Much of the conversation around AI progress focuses on the top of the leaderboard — which model is best today. A different question is at least as interesting: how much has it cost, in parameters, to reach yesterday’s frontier?
The chart below takes three landmark GPT models — GPT-3, GPT-4, and GPT-5 — and traces every subsequent model that reached the same capability level. Each line is an “iso-performance” trajectory: a fixed benchmark score, plotted against release date and parameter count.

Each line tracks one capability level, set by a landmark GPT model on the benchmark most relevant to its era. Points along the line are later models reaching the same level. Source: AIF4T analysis, based on published benchmark results from OpenAI, Meta, Microsoft, Alibaba, DeepSeek, Google DeepMind, and Moonshot AI.
Reading the chart
Each line uses the benchmark most discriminating at its capability tier — MMLU for GPT-3 and GPT-4, and GPQA Diamond for GPT-5, since MMLU has saturated at the top. The threshold for entry onto each line is the landmark model’s own reported score. The y-axis is logarithmic; the “shrinking” is visible precisely because of it.
Three things stand out.
GPT-3: a 100× collapse in under five years
GPT-3 required 175 billion parameters in mid-2020 to reach ~44% on MMLU. By late 2024, Qwen 2.5 1.5B and Llama 3.2 3B were doing the same with roughly 1% of the parameter count. Gemma 4’s E2B, released earlier this month, continues the trajectory. The first real inflection came with Mistral 7B in late 2023 — a 25× reduction in barely three years — and the line has continued downward since. Better training data, distillation, and architectural improvements (grouped-query attention, sliding-window attention, improved tokenizers) all contributed.
GPT-4: three orders of magnitude in three years
This is the most dramatic line on the chart. GPT-4, with an estimated 1.8 trillion parameters at launch in March 2023, represented the extreme of the scale-first era. Three years later, Gemma 4 E4B reaches the same 86%+ MMLU level with 4.5 billion parameters — close to 400× smaller, small enough to run on a laptop. The trajectory is smooth rather than jumpy: Llama 3, Qwen 2.5 32B, Phi-4, and Qwen 3 14B all sit on the line, each shrinking the parameter count while holding the benchmark.
GPT-5: the new line has already started moving
GPT-5 launched in August 2025. Within eight months, two open-weights Mixture-of-Experts models — Gemma 4 31B and Kimi K2.6 — are already matching GPT-5’s GPQA Diamond score with 30–32 billion active parameters per forward pass. The line is sparse today, but the direction is already set. If the pattern holds from the two prior generations, the models that reach GPT-5’s capability level on a single laptop GPU should arrive in 2027 or early 2028.
Why this matters
We’ve covered several strands of the efficiency story across recent posts: the falling cost of frontier intelligence, Google’s TurboQuant compression breakthrough, and Moonshot AI’s consistently strong open-weights releases. The iso-performance lens above is the same story viewed from the parameter axis rather than the capability axis.
For anyone deploying AI — whether in financial research, enterprise workflows, or on-device applications — the implication is that what is economical today would have been impossible two years ago, and what is frontier today will be commodity within three. Model planning horizons need to account for this.
The frontier is not just moving. At every fixed capability level, it is shrinking.

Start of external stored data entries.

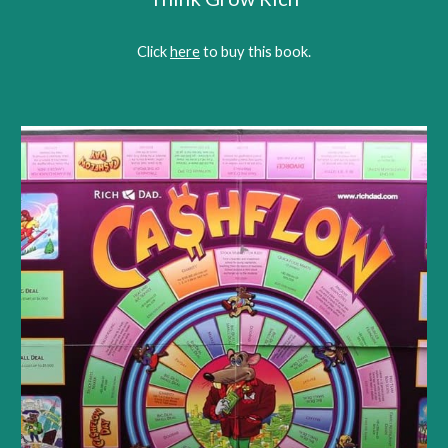
Click 
here
 to buy this book.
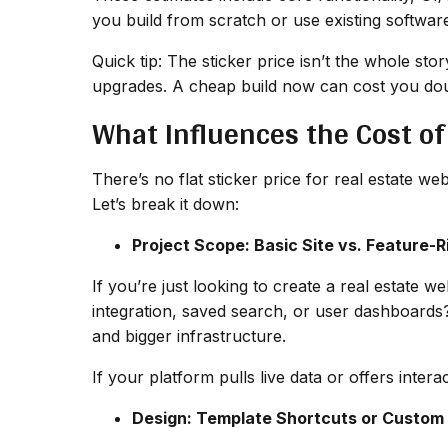
you build from scratch or use existing softwar
Quick tip: The sticker price isn’t the whole st
upgrades. A cheap build now can cost you dou
What Influences the Cost of
There’s no flat sticker price for real estate w
Let’s break it down:
Project Scope: Basic Site vs. Feature-R
If you’re just looking to create a real estate 
integration, saved search, or user dashboards
and bigger infrastructure.
If your platform pulls live data or offers intera
Design: Template Shortcuts or Custom 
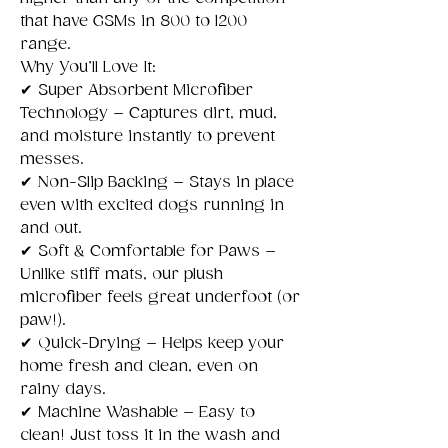
that have GSMs in 800 to 1200
range.
Why You’ll Love It:
✔
Super Absorbent Microfiber
Technology – Captures dirt, mud,
and moisture instantly to prevent
messes.
✔
Non-Slip Backing – Stays in place
even with excited dogs running in
and out.
✔
Soft & Comfortable for Paws –
Unlike stiff mats, our plush
microfiber feels great underfoot (or
paw!).
✔
Quick-Drying – Helps keep your
home fresh and clean, even on
rainy days.
✔
Machine Washable – Easy to
clean! Just toss it in the wash and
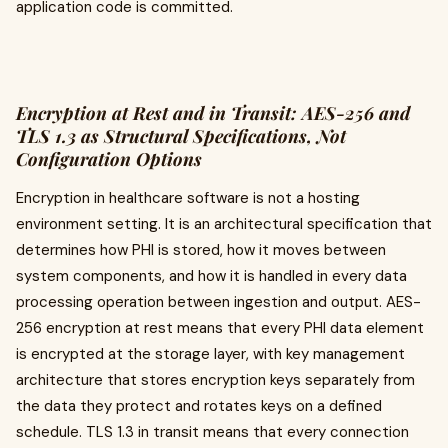
application code is committed.
Encryption at Rest and in Transit: AES-256 and
TLS 1.3 as Structural Specifications, Not
Configuration Options
Encryption in healthcare software is not a hosting
environment setting. It is an architectural specification that
determines how PHI is stored, how it moves between
system components, and how it is handled in every data
processing operation between ingestion and output. AES-
256 encryption at rest means that every PHI data element
is encrypted at the storage layer, with key management
architecture that stores encryption keys separately from
the data they protect and rotates keys on a defined
schedule. TLS 1.3 in transit means that every connection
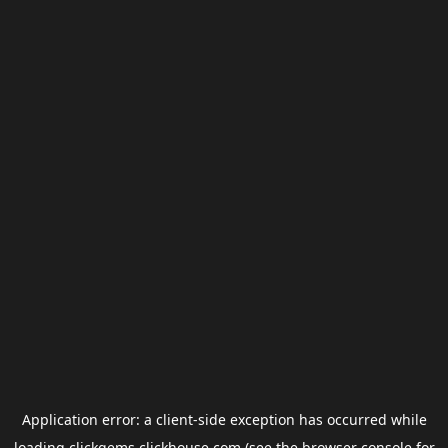
Application error: a
client
-side exception has occurred while
loading
clickgems.clickhouse.com
(see the
browser console
for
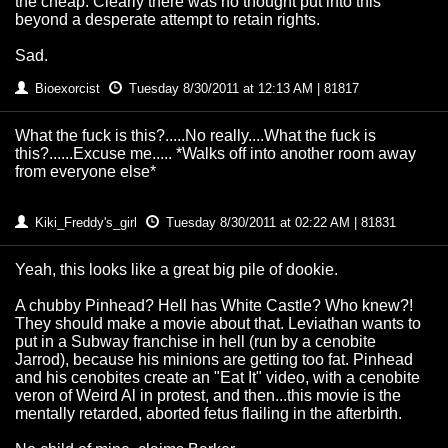
the cheap. Clearly there was no thought put into this
beyond a desperate attempt to retain rights.
Sad.
Bioexorcist
Tuesday 8/30/2011 at 12:13 AM | 81817
What the fuck is this?.....No really....What the fuck is
this?......Excuse me..... *Walks off into another room away
from everyone else*
Kiki_Freddy's_girl
Tuesday 8/30/2011 at 02:22 AM | 81831
Yeah, this looks like a great big pile of dookie.
A chubby Pinhead? Hell has White Castle? Who knew?!
They should make a movie about that. Leviathan wants to
put in a Subway franchise in hell (run by a cenobite
Jarrod), because his minions are getting too fat. Pinhead
and his cenobites create an "Eat It" video, with a cenobite
veron of Weird Al in protest, and then...this movie is the
mentally retarded, aborted fetus flailing in the afterbirth.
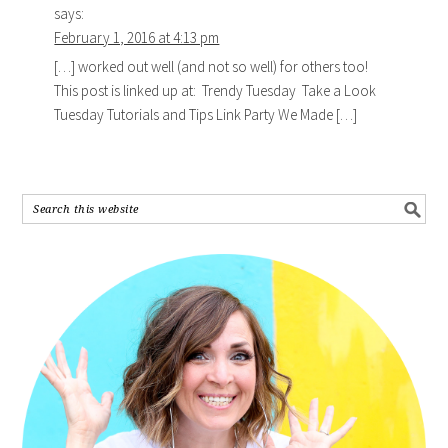
says:
February 1, 2016 at 4:13 pm
[…] worked out well (and not so well) for others too!
This post is linked up at: Trendy Tuesday Take a Look
Tuesday Tutorials and Tips Link Party We Made […]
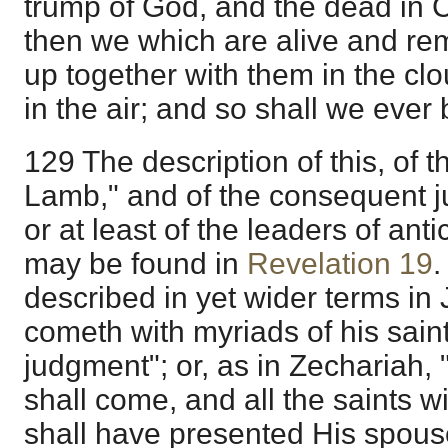
trump of God, and the dead in Chr
then we which are alive and re
up together with them in the cl
in the air; and so shall we ever 
129 The description of this, of t
Lamb," and of the consequent j
or at least of the leaders of ant
may be found in
Revelation 19
.
described in yet wider terms in
cometh with myriads of his sain
judgment"; or, as in Zechariah
shall come, and all the saints 
shall have presented His spouse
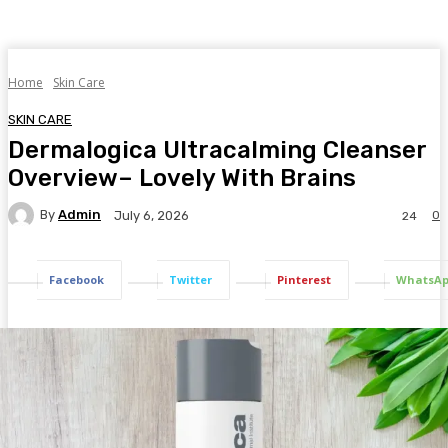
Home
Skin Care
SKIN CARE
Dermalogica Ultracalming Cleanser
Overview– Lovely With Brains
By
Admin
0
July 6, 2026
24
Facebook
Twitter
Pinterest
WhatsA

Which begs a more uncomfortable question. If model capabilities are converging toward human-level intelligence, and the efficiency trend we describe here continues, will the world actually need all the compute and data centres currently being built to serve them? Training frontier models may continue to demand ever-larger clusters. But running them — the part that drives most of the long-term infrastructure demand — keeps getting cheaper, faster than almost any other technology curve in recent memory. It is worth keeping that second curve in mind when looking at the capital-expenditure plans being drawn up today.
Methodology note. Benchmarks are drawn from model creators’ published results under their reported evaluation protocols, which are not always directly comparable (shot counts, CoT usage, harness differences can all move scores by a point or two). Closed-model parameter counts for GPT-4 and GPT-5 are community estimates; the exact numbers are not disclosed. For open Mixture-of-Experts models (DeepSeek V3, Qwen 3 MoE, Kimi K2.6), active parameters per forward pass are shown — the figure that matters for inference memory and cost. Data is assembled from OpenAI technical reports; Meta Llama model cards; Microsoft Phi reports; Alibaba Qwen model cards; DeepSeek V3 paper; Google DeepMind Gemma 4 launch post; Moonshot AI Kimi K2.6 tech blog; and the MMLU, MMLU-Pro and GPQA benchmark papers.

Emmanuel Hauptmann is CIO and Head of Systematic Equities at RAM AI. He co-founded the company in 2007 and has led the development of the firm’s systematic investment and AI platform since.